The Pished Pastor accepted our rebuffs with alacrity and promptly fell into a deep, snoring sleep but I have to admit it was a long, scary, sleepless night for Norrie and me.  Serves us right, you might say.

Match day Saturday and though we had no tickets and no cally-dosh, somehow we made it into the stadium, courtesy of some new found Caledonian pals, which just goes to show that when it comes to an incredible generosity of spirit and camaraderie, we Scots are as able as anyone.

And the Game.  Ah, the Game.  Who can ever forget the Game?

Well me actually and although I know we won 2-1, the rest is a blur; the only thing I truly remember is the berserk tartan bears invading the pitch on the final whistle, demolishing the goalposts and ripping up the pitch, a curious and somewhat inexplicable reaction to a famous victory.

Free spirited, joyous jubilation.  (Outrageous, despicable vandalism really, though we didn’t think so at the time and neither, as I recollect, did the Scottish media.)

In the hitchhiking equivalent of that famous fitba’ axiom – ‘leaving early to beat the crowds’, Norrie and I immediately got our thumbs out and set off, travelling through the night to emerge, bleary-eyed and knackered into the early light of a Glasgow dawn.

By breakfast time we were home, tucking into black pudding and potato scones, silently acknowledging that whilst London was all very well an’ that, there was no place like home - till the next time of course.
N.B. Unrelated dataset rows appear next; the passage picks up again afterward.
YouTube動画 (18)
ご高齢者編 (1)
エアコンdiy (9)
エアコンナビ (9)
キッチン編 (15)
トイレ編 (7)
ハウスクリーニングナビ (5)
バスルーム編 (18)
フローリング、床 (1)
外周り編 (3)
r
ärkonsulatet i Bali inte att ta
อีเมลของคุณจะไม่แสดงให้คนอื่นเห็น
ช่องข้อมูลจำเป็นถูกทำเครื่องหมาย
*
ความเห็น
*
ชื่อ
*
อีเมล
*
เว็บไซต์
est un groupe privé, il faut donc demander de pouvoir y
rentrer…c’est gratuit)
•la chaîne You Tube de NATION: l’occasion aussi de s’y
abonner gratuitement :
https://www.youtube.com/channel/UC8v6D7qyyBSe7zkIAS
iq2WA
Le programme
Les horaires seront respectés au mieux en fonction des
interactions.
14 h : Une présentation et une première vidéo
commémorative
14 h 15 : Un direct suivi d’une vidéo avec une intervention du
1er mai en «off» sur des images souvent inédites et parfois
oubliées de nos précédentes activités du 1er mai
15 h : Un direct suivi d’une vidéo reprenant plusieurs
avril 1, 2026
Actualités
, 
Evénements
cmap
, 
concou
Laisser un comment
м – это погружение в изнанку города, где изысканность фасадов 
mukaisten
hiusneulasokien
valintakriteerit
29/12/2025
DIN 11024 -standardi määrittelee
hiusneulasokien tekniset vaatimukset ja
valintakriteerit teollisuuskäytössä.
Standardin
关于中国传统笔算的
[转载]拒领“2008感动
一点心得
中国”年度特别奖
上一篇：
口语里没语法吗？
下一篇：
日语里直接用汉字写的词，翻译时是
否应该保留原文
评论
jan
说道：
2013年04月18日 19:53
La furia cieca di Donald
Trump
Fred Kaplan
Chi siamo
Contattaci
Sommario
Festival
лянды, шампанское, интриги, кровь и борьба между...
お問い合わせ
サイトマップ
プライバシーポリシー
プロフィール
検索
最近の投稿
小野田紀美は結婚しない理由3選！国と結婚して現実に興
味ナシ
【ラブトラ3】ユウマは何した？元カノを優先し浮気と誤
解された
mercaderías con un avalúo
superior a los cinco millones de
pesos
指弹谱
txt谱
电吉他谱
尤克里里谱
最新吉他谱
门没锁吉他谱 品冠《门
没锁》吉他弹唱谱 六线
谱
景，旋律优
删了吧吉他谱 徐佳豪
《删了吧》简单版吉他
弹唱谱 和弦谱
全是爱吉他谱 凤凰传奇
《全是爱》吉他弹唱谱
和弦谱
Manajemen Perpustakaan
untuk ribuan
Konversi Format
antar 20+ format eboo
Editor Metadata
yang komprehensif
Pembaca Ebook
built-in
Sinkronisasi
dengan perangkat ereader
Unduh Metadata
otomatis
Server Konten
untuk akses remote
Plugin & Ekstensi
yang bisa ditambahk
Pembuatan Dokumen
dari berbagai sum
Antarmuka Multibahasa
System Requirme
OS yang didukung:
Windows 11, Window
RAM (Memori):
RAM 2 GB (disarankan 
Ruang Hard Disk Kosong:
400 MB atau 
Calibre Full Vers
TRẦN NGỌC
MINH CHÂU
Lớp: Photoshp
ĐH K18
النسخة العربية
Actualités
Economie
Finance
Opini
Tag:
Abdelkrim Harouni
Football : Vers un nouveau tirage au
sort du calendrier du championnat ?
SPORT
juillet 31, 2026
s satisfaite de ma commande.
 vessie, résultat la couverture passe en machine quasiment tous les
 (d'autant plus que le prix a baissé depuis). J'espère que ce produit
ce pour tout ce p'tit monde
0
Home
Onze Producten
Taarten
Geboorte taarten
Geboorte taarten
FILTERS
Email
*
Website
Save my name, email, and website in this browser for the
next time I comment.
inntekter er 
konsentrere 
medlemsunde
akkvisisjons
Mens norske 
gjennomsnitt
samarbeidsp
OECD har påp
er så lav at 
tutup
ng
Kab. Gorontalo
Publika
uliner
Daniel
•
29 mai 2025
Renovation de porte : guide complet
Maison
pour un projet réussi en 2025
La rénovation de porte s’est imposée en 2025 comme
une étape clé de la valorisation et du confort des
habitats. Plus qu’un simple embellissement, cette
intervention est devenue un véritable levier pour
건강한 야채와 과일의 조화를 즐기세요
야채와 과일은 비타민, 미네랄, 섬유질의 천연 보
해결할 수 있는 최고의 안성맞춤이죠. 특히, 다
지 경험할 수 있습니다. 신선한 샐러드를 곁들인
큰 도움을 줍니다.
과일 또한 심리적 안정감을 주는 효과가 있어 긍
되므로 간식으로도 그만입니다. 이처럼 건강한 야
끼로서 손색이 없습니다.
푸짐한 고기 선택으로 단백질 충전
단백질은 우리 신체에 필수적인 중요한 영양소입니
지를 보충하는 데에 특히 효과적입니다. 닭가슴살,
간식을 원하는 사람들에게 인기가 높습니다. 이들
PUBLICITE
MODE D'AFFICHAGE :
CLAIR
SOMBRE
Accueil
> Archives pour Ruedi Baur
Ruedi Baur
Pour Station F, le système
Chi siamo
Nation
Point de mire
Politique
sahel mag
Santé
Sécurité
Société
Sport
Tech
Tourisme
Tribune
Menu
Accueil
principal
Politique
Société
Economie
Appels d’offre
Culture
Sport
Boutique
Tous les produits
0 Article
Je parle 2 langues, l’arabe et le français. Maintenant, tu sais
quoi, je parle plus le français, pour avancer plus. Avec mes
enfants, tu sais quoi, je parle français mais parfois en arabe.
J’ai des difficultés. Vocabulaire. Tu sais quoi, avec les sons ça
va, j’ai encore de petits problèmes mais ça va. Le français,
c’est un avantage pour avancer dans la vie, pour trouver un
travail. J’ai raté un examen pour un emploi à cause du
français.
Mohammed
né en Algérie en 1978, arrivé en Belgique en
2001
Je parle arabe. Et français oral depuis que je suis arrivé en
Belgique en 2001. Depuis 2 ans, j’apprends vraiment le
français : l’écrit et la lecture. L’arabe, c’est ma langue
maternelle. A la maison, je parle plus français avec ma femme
Thus began a number of hitchhiking journeys which led to friends wondering if my ambition in life was to become The Sunday Post ‘Hon Man’, a long running feature about travelling for free.

Unfortunately – or perhaps not - I didn’t make it as The Hon Man, although as an occasional scribe for that Sunday staple of yesteryear, I was, for a week - whilst the real one enjoyed the fleshpots of Las Vegas - couthy do-gooding columnist Francis Gay.

But that, of course, is another story.